More recently, Joe Torre’s dynasty almost never got off the ground when, in 1996, the Yankees saw a 12 game lead on July 28 dwindle all the way to 2.5 games, as the Baltimore Orioles took advantage of a 17-23 slide by the Bronx Bombers. Even though Mariano Rivera deservingly gets credit for helping to foster the team’s recent run of success, it was his cousin Ruben who may have saved the dynasty in its infancy. On September 10, with the Orioles’ 5-1 victory already on the scoreboard, the Yankees took a 9-8 lead into the bottom of the ninth at Tiger Stadium. However, thanks to a pair of walks by closer John Wetteland, the team was on the verge of losing further ground. Following the two walks, Tigers’ left fielder Bobby Higginson jumped on a first pitch fastball and sent a sinking line drive toward right. It looked like a game tying hit off the bat, but Ruben Rivera, who had come into the game as a defensive replacement for Paul O’Neill, made an outstretched dive and the ball landed in his glove. After avoiding disaster against the Tigers, the Yankees followed up with victories in seven of their next eight to salt away the division title.

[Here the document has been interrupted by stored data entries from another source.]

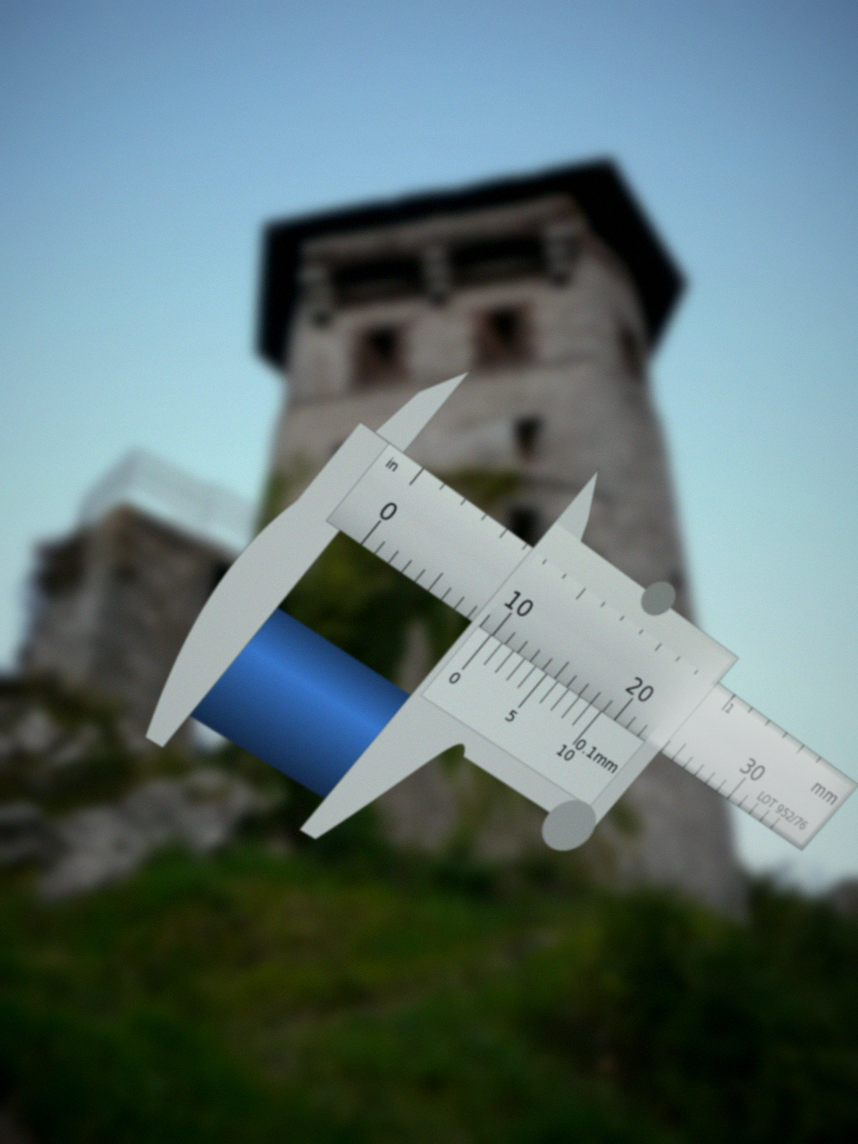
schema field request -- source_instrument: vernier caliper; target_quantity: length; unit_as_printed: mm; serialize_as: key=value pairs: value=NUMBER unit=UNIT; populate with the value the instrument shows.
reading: value=9.9 unit=mm
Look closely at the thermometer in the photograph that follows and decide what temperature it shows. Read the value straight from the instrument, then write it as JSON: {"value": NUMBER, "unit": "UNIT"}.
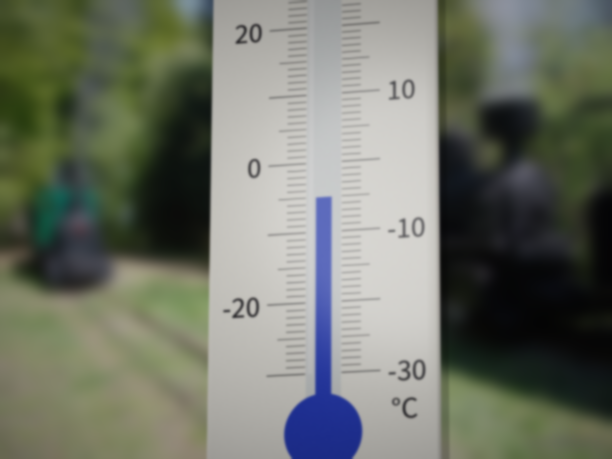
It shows {"value": -5, "unit": "°C"}
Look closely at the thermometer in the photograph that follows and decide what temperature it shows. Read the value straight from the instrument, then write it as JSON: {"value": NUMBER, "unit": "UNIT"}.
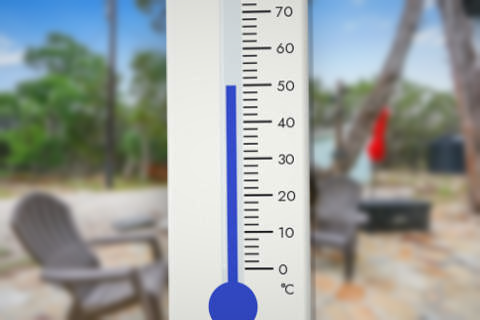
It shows {"value": 50, "unit": "°C"}
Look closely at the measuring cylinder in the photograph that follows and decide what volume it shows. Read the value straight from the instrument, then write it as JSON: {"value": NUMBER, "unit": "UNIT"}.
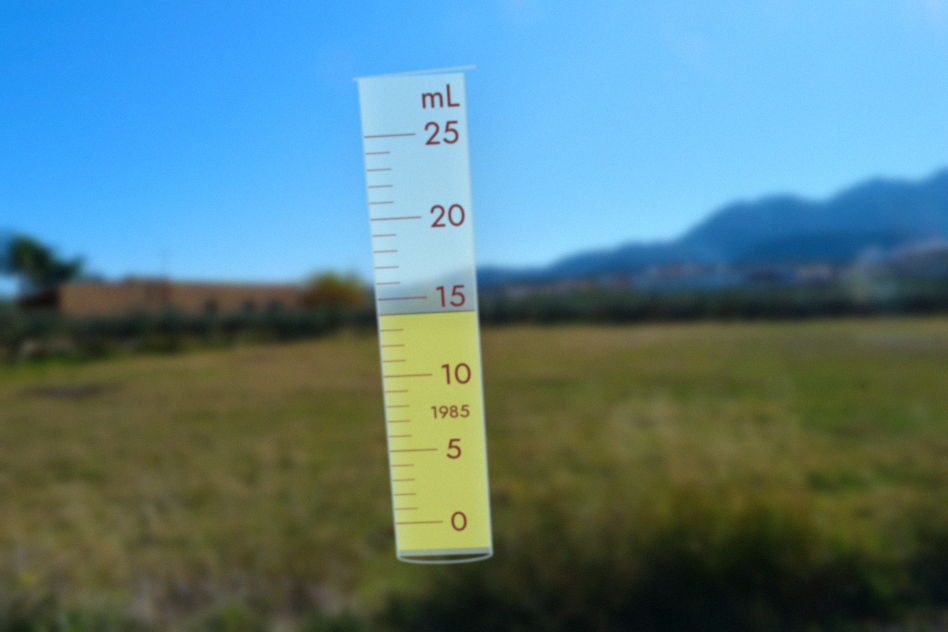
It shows {"value": 14, "unit": "mL"}
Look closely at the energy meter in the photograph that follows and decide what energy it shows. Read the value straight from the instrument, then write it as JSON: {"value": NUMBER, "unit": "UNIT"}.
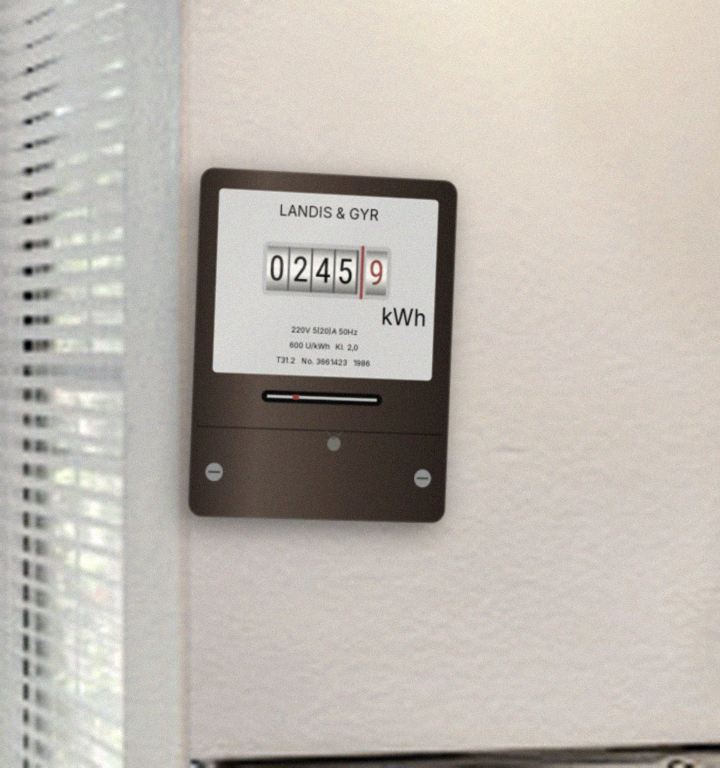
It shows {"value": 245.9, "unit": "kWh"}
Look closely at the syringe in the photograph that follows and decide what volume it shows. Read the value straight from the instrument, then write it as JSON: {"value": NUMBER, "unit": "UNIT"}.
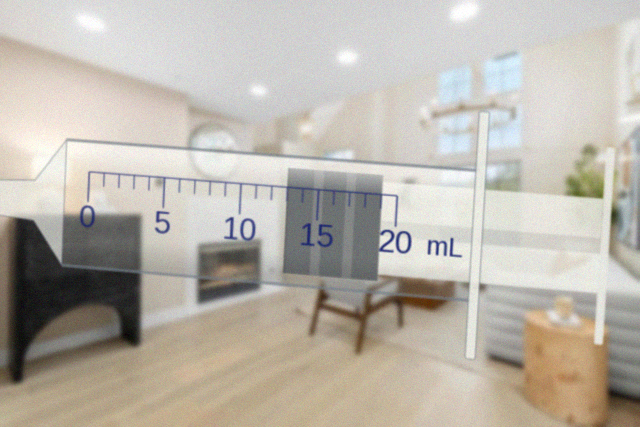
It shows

Finally, in 2004, Torre’s Yankees, who had won four championships and seven division titles since their close call in 1996, again built a 10.5 game lead in mid-August, but like the Athletics in 1928, the Boston Red Sox refused to go away. Over the next three weeks, the Yankees suffered a minor setback at 10-13, but the Red Sox took full advantage by going 20-2 over the same stretch, closing the once wide gap to only two games on September 8. The Yankees wound up winning the division, but couldn’t avoid infamy in the postseason as the Red Sox overcame a 3-0 ALCS deficit, making the Bronx Bombers the only team in baseball history to lose a postseason series after winning the first three.
Note: Includes leads that were never recovered.
Source: baseball-reference.com aggregate data
Although the Yankees have avoided a major regular season collapse during their illustrious history, the team has ceded three modest division leads of at least 5.5 games. The largest blown lead by a Bronx Bombers’ team occurred in 1933, when the Yankees saw a six game advantage on June 6 quickly dissolve into a distant second place finish. Two years later, playing in their first season without Babe Ruth since 1919, the Yankees started off strong, but allowed a 5.5 game lead on June 20 to change hands with the Detroit Tigers. Lastly, in 1987, the Yankees seemed poised to break a postseason drought of six years, but the team’s five game lead on July 4 lasted about as long as the fireworks. Beset by injuries to the likes of Rickey Henderson, Willie Randolph , Ron Guidry, and Don Mattingly, the Yankees played under .500 for the rest of the season and ended up a disappointing fourth place.
How will the 2012 Yankees be remembered? Alongside the dynastic teams of Ruth, Gehrig, Jeter, and Rivera, or in an infamous class by themselves? With over five weeks remaining, it’s too early for panic, but if the race remains close late into September, the burden of history could become a heavy load. The Yankees are hoping it doesn’t come to that. It never has in the franchise’s storied history, so why start now?